Increased entropy production in diaphragm muscle of PPAR α knockout mice

Peroxisome proliferator activated receptor alpha (PPAR α) regulates fatty acid β-oxidation (FAO) and plays a central role in the metabolic and energetic homeostasis of striated muscles. The thermodynamic consequences of the absence of PPAR α were investigated in diaphragm muscle of PPAR α knockout mice (KO). Statistical mechanics provides a powerful tool for determining entropy production, which quantifies irreversible chemical processes generated by myosin molecular motors and which is the product of thermodynamic force A/ T (chemical affinity A and temperature T) and thermodynamic flow (myosin crossbridge (CB) cycle velocity υ).
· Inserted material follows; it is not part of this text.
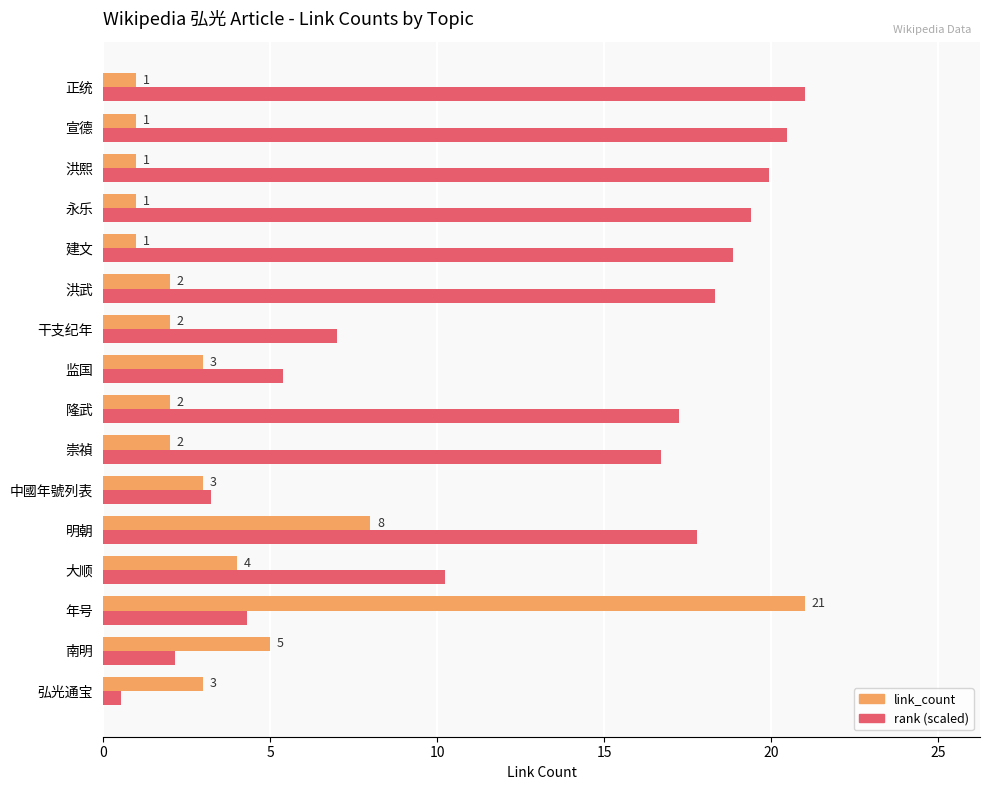

Between 年号 and 洪武, which series saw the biggest shift?

link_count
The behavior of both wild type (WT) and KO diaphragm was shown to be near-equilibrium and in a stationary state, but KO was farther from equilibrium than WT. In KO diaphragm, a substantial decrease in contractile function was associated with an increase in both A/ T and υ and with profound histological injuries such as contraction band necrosis. There were no changes in PPAR δ and γ expression levels or myosin heavy chain (MHC) patterns. In KO diaphragm, a marked increase in entropy production ( A/ T× υ) accounted for major thermodynamic dysfunction and a dramatic increase in irreversible chemical processes during the myosin CB cycle.